For All Mankind Season 5, Episode 10 Review — “This Land Is Our Land”

Full spoilers follow for For All Mankind Season 5, Episode 10, which is streaming on Apple TV now.

Season 5 has not been For All Mankind’s strongest outing. The Apple TV series has had a rough go at it shepherding in the next generation of space explorers, mostly because they’re not expeditionary. They’re teenagers (Lily and Alex), cops (Celia Boyd, Avery “AJ” “Tabasco” Jarrett), and regular guys who are medium-bad negotiators (Miles Dale). In saying goodbye to Ed Baldwin, the show lost its beating heart (even if Joel Kinnaman was five layers deep in old man prosthetics), passing on that burden to two of the remaining true blue believers in the possibilities of space: his daughter Kelly (Cynthy Wu) and Helios CEO Aleida Rosales (Coral Peña), who remained the best parts of this season through the bitter end.

After an uneven trajectory in the nine previous episodes, Episode 10 finally steadies the ship to adequately bring the series into its next and final round, Season 6 set in the 2020s. I won’t get too carried away in giving the Season 5 finale its flowers: “This Land Is Our Land” mostly sprints through its bloated hour and 10 minutes — the longest episode of the season — to at least attempt to button up its many open holes, particularly the drawn-out mess on Mars. The conflict does have a resolution, and it’s Alex (Sean Kaufman) and AJ (Ines Asserson) who bridge the divide between the Marsies and Marines and deliver the crucial message that a ceasefire has been called before a violent showdown on Main Street.

The bonding moments between Alex and AJ, particularly over shooting a human for the first time after learning that their mutual buddy Haskell will survive, is poignant, but not every development and tete-a-tete lands with the same force. In particular, Alex and Dev Ayesa (Edi Gathegi) finally having it out reeked of “no other choice” syndrome to set up key points in the plot, including making Dev the one to climb to the top of the space elevator and manually hold up the comms antenna after his push for automation. His “the right people were here all along” monologue was corny, for sure, but I can’t say that him looking out over the sunrise on Mars after helping to heal a divide wasn’t at least a little moving.

What’s most suspicious about how Happy Valley plays out is how kumbaya it ends. There seem to be no consequences for anyone whatsoever, besides the Russian president Korzhenko disappearing to Crimea. The people who died at Happy Valley are honored with a proper and permanent memorial site; Miles (barf) is sworn in as the new governor and the SDM members who staged the rebellion are at the ceremony; and Dev helps replant the agridomes with Lee. I suppose the writers are waiting for the Season 6 opening newsreel to go over any of the negative fallout from the uprising and military operation.

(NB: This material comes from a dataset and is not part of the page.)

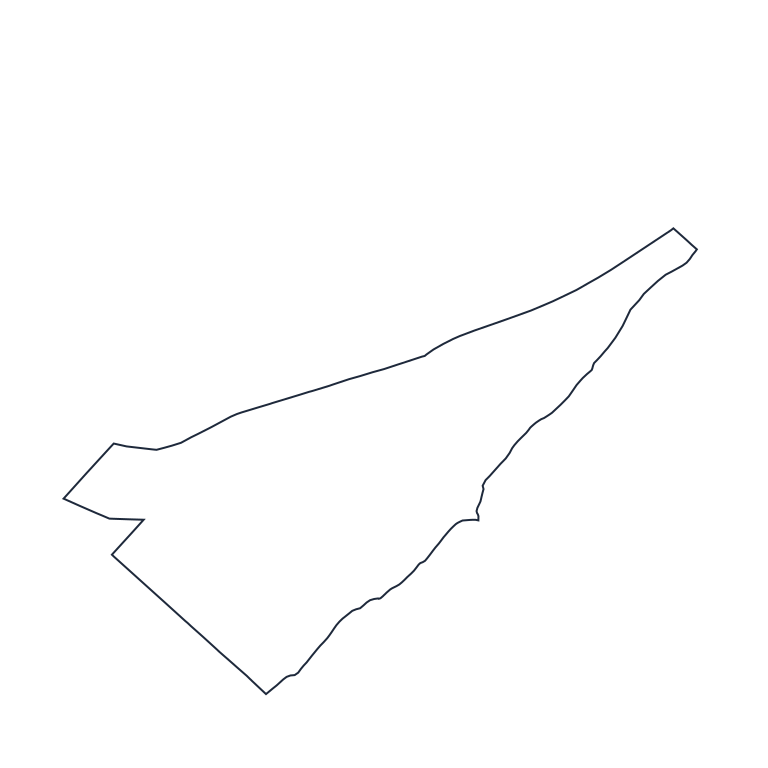 outline of Cottesloe, Western Australia, Australia, rotated 222°
{"feature_id": "25037944B28116798937362", "entity_name": "Cottesloe", "entity_type": "district", "adm_level": 2, "iso_a3": "AUS", "parent_name": "Australia", "parent_adm1": "Western Australia", "projection": "natural_earth1", "projection_center": [115.756, -31.999], "detail": "fine", "context": "isolated", "style": "outline", "palette": "slate", "viewbox_px": 768, "rotation_deg": 222, "n_neighbors": 0, "source": "geoboundaries", "source_scale": "gbopen_adm2", "svg_char_len": 3053}
<svg xmlns="http://www.w3.org/2000/svg" viewBox="0 0 768 768"><g transform="rotate(222 384 384)"><path d="M472.0,75.1L469.3,75.0L438.2,75.0L435.6,75.0L431.0,75.0L417.8,75.0L400.5,75.0L373.1,74.9L370.4,75.0L369.6,75.0L365.4,74.9L349.1,75.0L332.0,74.9L327.1,74.8L314.0,75.0L303.7,75.1L290.6,75.3L286.4,75.1L284.9,75.1L283.3,75.0L264.2,74.6L262.9,83.3L262.1,88.1L261.2,97.1L260.4,101.2L258.5,104.8L255.6,107.9L254.6,112.1L255.1,116.5L255.3,121.0L255.2,125.4L255.8,134.1L256.2,142.6L256.3,147.1L256.1,151.7L256.1,156.1L256.1,157.2L256.4,160.6L256.9,164.7L257.5,168.8L258.0,172.9L258.1,177.6L257.8,181.9L256.4,190.2L255.8,194.2L254.0,197.9L251.7,201.4L251.1,205.8L250.7,210.0L249.7,214.0L247.5,217.6L244.9,220.7L244.4,220.7L243.6,221.7L243.2,222.8L242.8,225.8L242.8,226.5L242.6,228.6L242.5,230.6L241.9,235.5L241.3,237.6L239.5,242.1L238.5,245.2L238.0,248.5L237.7,252.1L237.5,256.4L237.0,261.2L236.8,265.4L237.1,269.5L237.4,272.8L237.4,273.2L237.2,275.2L236.0,277.5L235.2,280.1L235.3,283.2L235.6,287.5L236.1,292.9L236.4,297.0L236.5,302.1L236.8,305.9L237.2,310.0L237.2,310.5L237.4,317.5L237.4,320.9L237.2,324.4L236.9,327.8L236.4,329.9L235.6,332.0L234.9,333.7L234.3,335.1L228.4,341.3L225.3,344.2L222.6,345.8L225.4,349.0L227.0,349.9L228.6,350.4L230.2,351.5L230.9,352.9L231.7,354.4L232.8,358.2L233.7,361.2L235.1,363.8L235.9,365.2L238.1,369.3L239.7,372.5L242.6,374.4L244.2,380.6L244.1,382.2L243.9,386.3L244.0,402.5L243.7,410.1L244.5,416.9L245.8,422.0L246.2,425.7L246.3,430.9L246.1,435.1L245.9,438.2L245.6,442.8L245.8,446.7L246.1,449.2L246.0,450.9L245.6,454.3L245.2,457.0L244.3,460.7L243.6,463.1L242.3,465.8L241.4,469.0L240.6,472.0L239.9,475.0L239.4,480.9L238.9,486.6L238.6,492.4L238.4,498.4L239.1,504.0L240.2,512.1L240.3,517.6L240.3,521.4L239.8,527.2L239.2,531.4L239.0,533.4L239.7,535.2L240.1,535.9L241.1,537.9L241.9,540.2L241.7,544.0L241.6,549.6L241.8,555.8L241.8,560.4L243.0,573.2L245.5,586.8L247.5,593.7L250.3,603.2L250.6,604.1L250.4,617.1L251.2,624.8L250.3,634.9L249.4,644.0L247.8,653.7L245.5,659.8L241.4,671.7L240.3,676.6L240.4,681.7L241.1,686.3L241.3,691.1L241.6,693.4L248.5,693.3L255.0,693.4L273.1,693.3L273.6,690.4L283.2,653.2L288.3,633.5L291.8,620.3L295.4,608.4L295.9,606.7L299.7,595.4L302.0,588.3L303.9,582.6L305.7,578.2L310.4,566.8L313.4,559.6L313.8,558.6L317.5,550.6L323.1,538.7L324.0,536.8L324.7,535.5L336.4,513.7L344.5,498.9L352.7,484.0L358.9,472.0L359.6,470.7L363.0,463.2L363.3,462.3L366.3,454.6L366.8,453.3L370.3,442.8L371.0,439.7L372.2,434.3L372.5,432.1L374.2,429.6L374.3,429.4L384.9,410.9L386.6,408.0L393.9,395.2L400.3,385.2L407.0,374.0L408.2,372.1L413.2,364.2L421.9,348.9L423.3,346.3L433.0,330.2L434.4,328.1L439.5,319.5L454.3,295.0L455.4,293.0L462.4,281.5L467.1,273.7L470.8,267.6L473.2,263.3L476.0,257.2L483.2,237.1L484.1,234.7L488.8,222.5L491.7,215.3L495.5,204.5L500.4,196.2L504.6,189.6L509.0,182.9L511.3,181.2L513.8,179.4L533.5,165.4L545.0,158.9L545.1,153.3L545.4,118.8L545.4,84.4L528.7,89.8L511.3,95.6L505.6,97.6L498.0,100.2L495.0,102.7L483.1,112.7L471.8,122.3L471.8,107.5L472.0,75.1Z" fill="none" stroke="#1e293b" stroke-width="2"/></g></svg>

The show had far less cleanup to do with the Sojourner crew stranded on Titan. The questions needing answered were far more simple: Will they find signs of life, and how will they possibly make it back to Mars facing an oxygen shortage and no comms with Aleida in the midst of the fighting on Happy Valley? The straightforward, if trope-y, beats on Saturn’s moon make what happens all the more impactful against the endless chaos on Mars. They find methane-based cells, literally a second form of life! But the only way the expedition crew would even be able to take that information back to the rest of humanity is if one of the three of them stays behind. Kelly demands it be her, fully owning her role as commander and taking the karmic payback on the chin for secretly overwriting Sojournor’s route to Titan. The speech in the video she made for Alex about enemies and unlikely friends felt… detached, even for the emotionally guarded Kelly. Mostly it scanned like it was written this way expressly for the purpose of foregrounding a montage of the feuding Marsies rebuilding Happy Valley together. (“This Land Is OUR Land,” indeed!) Regardless, a Baldwin is a Baldwin to the end, and it’s a real shame to lose two of the clan within the same season. Her final moments wading into a newly discovered bioluminescent lake (or however that phenomenon occurs on Titan) are beautifully melancholy.

That, however, is interrupted by a “Blinding Lights” needle drop (boo) and a zooming pan out into deep space. It’s officially 2020, baby! We’re left with a message in Russian (translated here via Google) on the screen of an ominously destroyed ship, MAP CP94: “D:/ Detection of GV 3.06.0451 // Nikulov, Loading…..,” if anyone would like to start theorizing what this could mean for next season! (“Nikulov” could be Sergei Nikolov, the head of Roscosmos who commits the USSR going to Mars and had a weird semi-romantic thing with Margo back in Seasons 2 and 3 before he was assassinated by Irina and the KGB in Season 4.) With the wrecked ship, will For All Mankind go full Alien in Season 6? Doubtful, but it never hurts to have a little fun killing time dreaming silly thoughts in the yearslong wait before it comes out; until then!